In the midst of a six-week-long strike, General Motors (GM) and the United Auto Workers (UAW) union have been engaged in intense negotiations, with talks stretching until the early hours of Friday morning. The discussions, which have been described as "marathon bargaining," have been aimed at reaching a labor contract deal to end the ongoing strike that has significantly impacted the automotive industry.

The negotiations between GM and UAW reconvened midday Friday after a prolonged session that lasted until about 5 a.m. Eastern. The potential agreement is being modeled after a tentative deal the UAW reached with Ford Motor earlier in the week.
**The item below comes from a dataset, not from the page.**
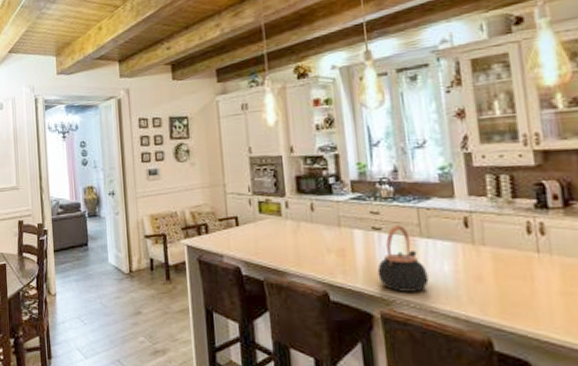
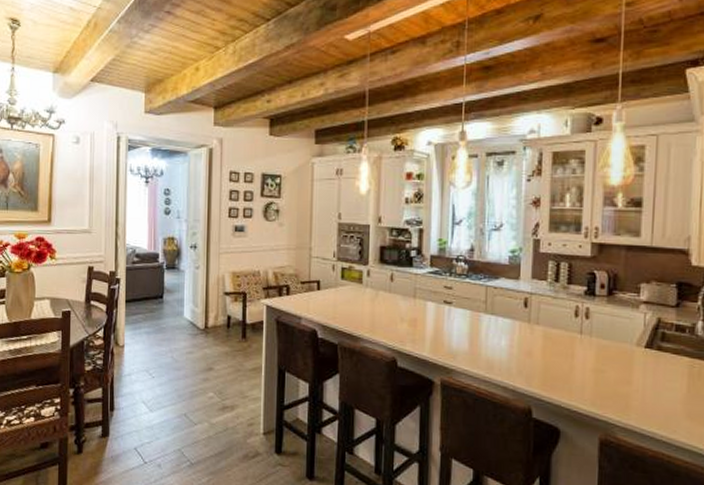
teapot: present [377,225,429,292] -> none [443,300,487,363]

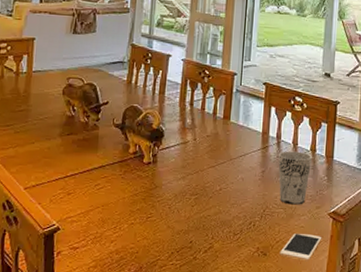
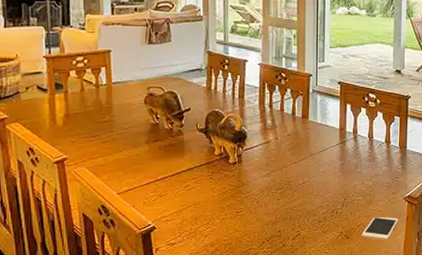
cup: present [278,151,312,205] -> none [356,144,387,192]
This development has led many to believe that the finish line for the GM-UAW negotiations is in sight.

Both GM CEO Mary Barra and UAW President Shawn Fain were actively involved in the discussions. While Barra was present in person, Fain participated virtually. Notably, Fain was juggling negotiations with both GM and Chrysler parent Stellantis, with the two sets of talks taking place roughly 30 minutes apart. Stellantis also engaged in extensive discussions, hinting at the possibility of a deal in the near future.

The Ford agreement, which is still pending ratification by union members, includes a 25% wage hike over the 4½-year contract duration, an increase in retirement contributions, and the elimination of lower-pay tiers for certain parts operations workers at Ford. Additionally, the time required for workers to reach top pay has been reduced from eight years to just three. The UAW also secured the right to strike over plant closures. When compounded with cost-of-living mechanisms, the deal represents a total pay increase of over 33%, as stated by the UAW.
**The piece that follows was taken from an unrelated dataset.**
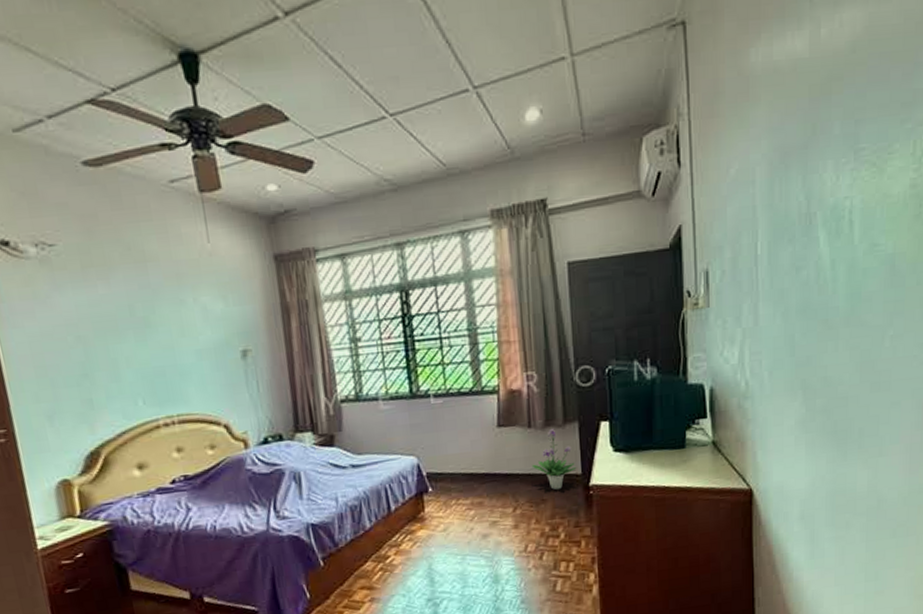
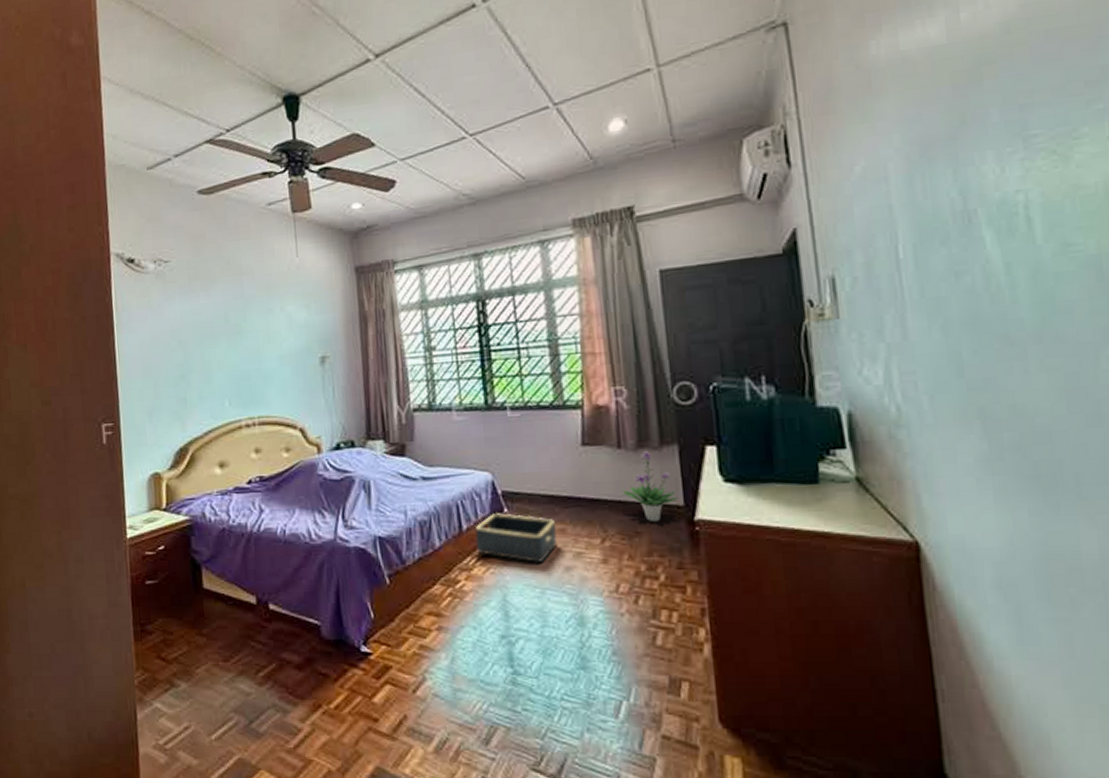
basket: none [402,493,476,534] -> present [475,513,557,563]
Ford's Chief Financial Officer, John Lawler, disclosed that the strike had cost the automaker a staggering $1.3 billion in earnings and resulted in a production loss of 80,000 vehicles.
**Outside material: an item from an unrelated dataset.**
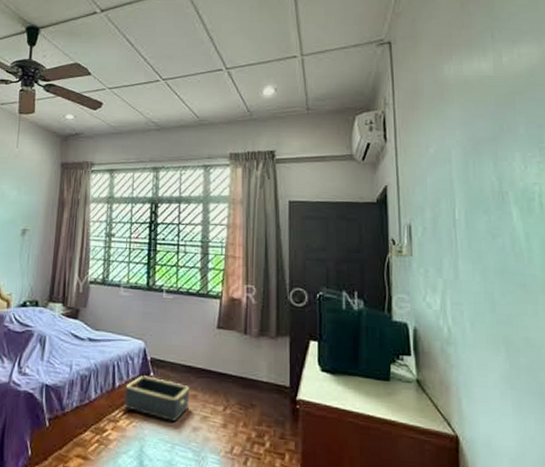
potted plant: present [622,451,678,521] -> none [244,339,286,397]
The ongoing strikes, initiated by the UAW after failing to reach new deals before a September 14 deadline, have cost GM, Ford, and Stellantis billions in lost production. The strikes began on September 15, with thousands of union members walking out of plants and joining picket lines. The labor unrest has been described as one of the most significant in recent U.S. automotive history.

The current negotiations between GM and the UAW are particularly noteworthy given the contentious nature of the discussions. The union's approach this time around has been described as more confrontational and strategic than in previous years. Instead of negotiating with each automaker individually, the UAW initiated talks with all three major automakers simultaneously.

As the automotive industry keenly watches the developments, the hope is that a resolution will soon be reached, bringing an end to the strikes and restoring normalcy to the sector.